_Textauszug_
★ ★ ★ ★

Donnerstag, 13. August 2009

Honi soit qui mal y pense

Ein weiterer Tag im Projekt ist rum, ein weiterer Tag, an dem ich den Kindern aufs Neue erklären musste, dass ich diese Woche solamente por observar vorbeischaue. Ich weiß nicht genau, was sie von mir erwarten bzw. was sie von mir erhoffen, aber einige werden extrem hibbelig, wenn ich die Schule betrete und durch den großen Gang laufe. Dann höre ich von überall Kinder rufen: "Profe!", oder "Barbara" und sie strahlen mich alle an und ich komme mir vor wie die Queen auf dem Catwalk und hebe königlich die Hand und winke.
Nein, Quatsch.
Aber es ist schon erstaunlich, wie sehr sich der nicaraguanische Unterricht vom deutschen unterscheidet. In den Pausen fliegen Kinder durch die Luft, halbstarke Jungs prügeln sich mehr oder weniger ernst und Mädchen wie Jungen spielen begeistert Rammbock. Man könnte meinen, dass die Kinder auf Brutalitäten stehen, aber tatsächlich ist den nicaraguanischen Schulen etwas nach diesen Beobachtungen geradezu Unmögliches gelungen: denn verletzt hat sich hier noch niemand und wenn ein Kind eben kopfüber auf einen Tisch fliegt und schließlich am Boden liegt, dann guckt es zunächst verdutzt und fängt dann an, mit den anderen geradezu begeistert zu lachen.

★ ★ ★ ★

_Gespeicherte Dateneinträge_
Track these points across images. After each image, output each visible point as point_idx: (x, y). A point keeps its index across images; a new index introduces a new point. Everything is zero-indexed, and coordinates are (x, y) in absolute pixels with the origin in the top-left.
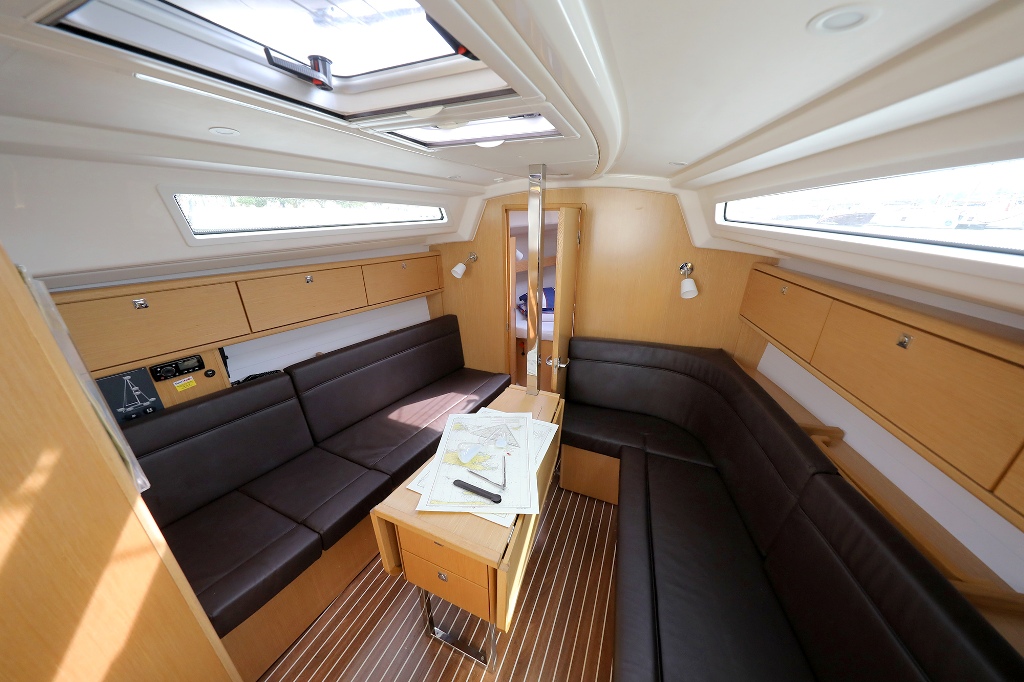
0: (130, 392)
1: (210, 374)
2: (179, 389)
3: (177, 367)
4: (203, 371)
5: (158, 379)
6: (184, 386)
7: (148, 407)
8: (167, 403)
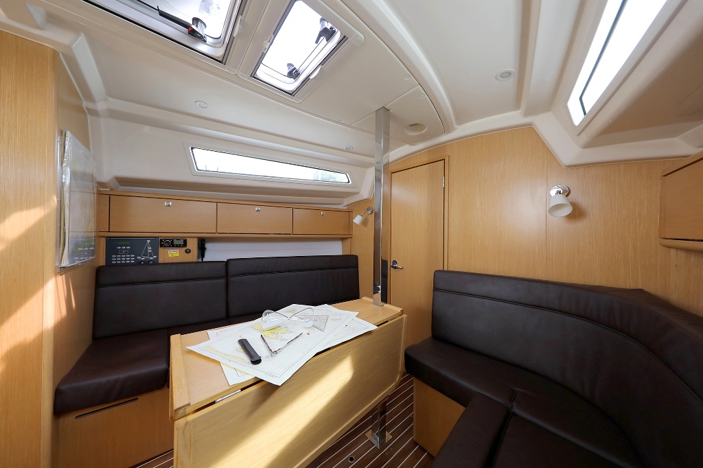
0: (147, 249)
1: (188, 252)
2: (170, 256)
3: (172, 242)
4: (185, 249)
5: (161, 246)
6: (173, 254)
7: (151, 260)
8: (161, 261)
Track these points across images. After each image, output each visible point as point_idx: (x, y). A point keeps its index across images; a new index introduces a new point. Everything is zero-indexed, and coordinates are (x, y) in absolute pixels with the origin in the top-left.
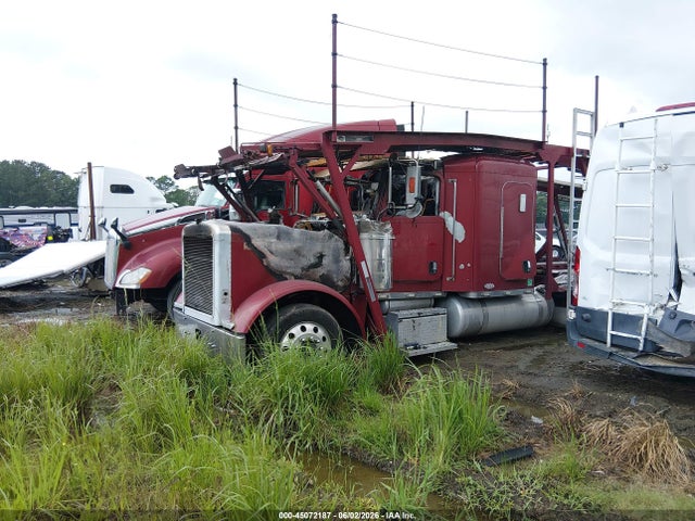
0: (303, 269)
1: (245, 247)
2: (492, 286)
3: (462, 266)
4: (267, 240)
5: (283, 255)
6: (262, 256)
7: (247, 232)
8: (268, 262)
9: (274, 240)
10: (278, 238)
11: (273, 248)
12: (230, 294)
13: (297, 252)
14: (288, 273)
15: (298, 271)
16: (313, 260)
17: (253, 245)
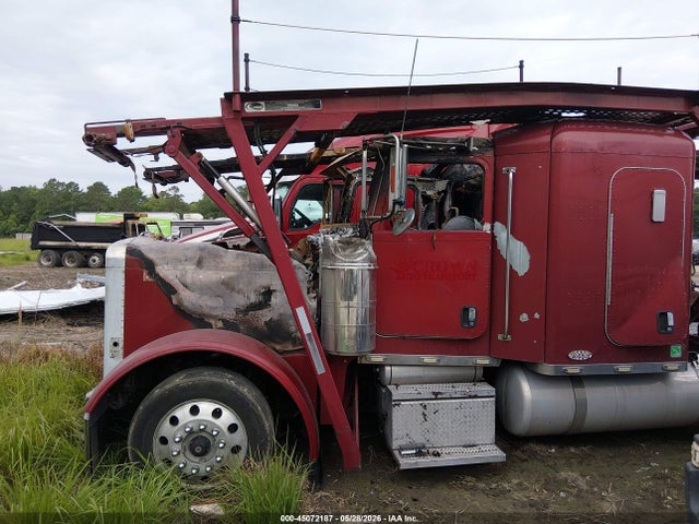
0: (238, 311)
1: (146, 277)
2: (586, 355)
3: (524, 317)
4: (181, 267)
5: (204, 289)
6: (170, 290)
7: (151, 256)
8: (180, 301)
9: (191, 267)
10: (199, 264)
11: (189, 280)
12: (121, 344)
13: (228, 285)
14: (214, 317)
15: (230, 315)
16: (253, 298)
17: (157, 275)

★ ★ ★ ★

_Aufgabe A_
Zieh aus dem Eintrag über die Schule in Nicaragua den Teil Wort für Wort heraus, der mit „Ein weiterer Tag im“ anfängt und mit „Hand und winke.“ aufhört.
_Aufgabe B_
Beantworte diese Fragen zum Eintrag über die Schule in Nicaragua:
(i) Welchen Namen rufen die Kinder außer „Profe!“?
(ii) Was spielen Mädchen wie Jungen in den Pausen begeistert?
(iii) Was macht ein Kind, das kopfüber auf einen Tisch geflogen ist und am Boden liegt?
_Aufgabe C_
Schreib den Eintrag über die Schule in Nicaragua nach seinem letzten Satz weiter.
Die Daten stammen aus einer anderen Quelle als der Text.

_Antwort A_
Ein weiterer Tag im Projekt ist rum, ein weiterer Tag, an dem ich den Kindern aufs Neue erklären musste, dass ich diese Woche solamente por observar vorbeischaue. Ich weiß nicht genau, was sie von mir erwarten bzw. was sie von mir erhoffen, aber einige werden extrem hibbelig, wenn ich die Schule betrete und durch den großen Gang laufe. Dann höre ich von überall Kinder rufen: "Profe!", oder "Barbara" und sie strahlen mich alle an und ich komme mir vor wie die Queen auf dem Catwalk und hebe königlich die Hand und winke.

_Antwort B_
(i) Barbara
(ii) Rammbock
(iii) Es guckt zuerst verdutzt und fängt dann an, mit den anderen begeistert zu lachen.

_Antwort C_
Der bürokratie verwöhnte Deutsche steht zunächst dumm vor einer solch dynamischen Klasse und überlegt fieberhaft, wie man das Tohuwabohu aus quierligen Körpern entknoten könnte. Greift man einmal ein, greift man nie wieder ein. Ein harmloser Schlichtungsversuch meinerseits mündete darin, dass die Kinder nur noch merh Spaß bei ihrem Rambo-Spiel hatten, und etwas hilflos stand ich da, bis ich merkte, dass der kleine Kerl neben mir zufrieden an seinem gelben Filzstift nuckelte und mir mit leuchtenden Augen erklärte, dass er lieber am Filzstift lutscht als die Mango zu essen, die er bei sich hatte.
Recht schnell wird man also merken, dass es keinen sonderlichen Einfluss auf das Spielen bzw. Toben der Kinder hat, wenn man den wahnwitzigen Plan verfolgen sollte, doch tatsächlich dazwischen zu gehen, um so etwas wie Stille oder altdeutsche Tugenden durchzusetzen.
Es dauert schließlich eine Weile, bis man erkennt, dass hier alles an seinem Platz ist - nur bedeutet das nicht, dass auch Ordnung herrscht.

Es ist ein geradezu friedliches Durcheinander, das in den Schulen herrscht und gerade in der Pause sollte man sich irgendwo hinpflanzen, wo selbst ein Wirbelsturm geringe Auswirkungen treffen würde; - auf diese Weise wird man zumindest selbst nicht verletzt.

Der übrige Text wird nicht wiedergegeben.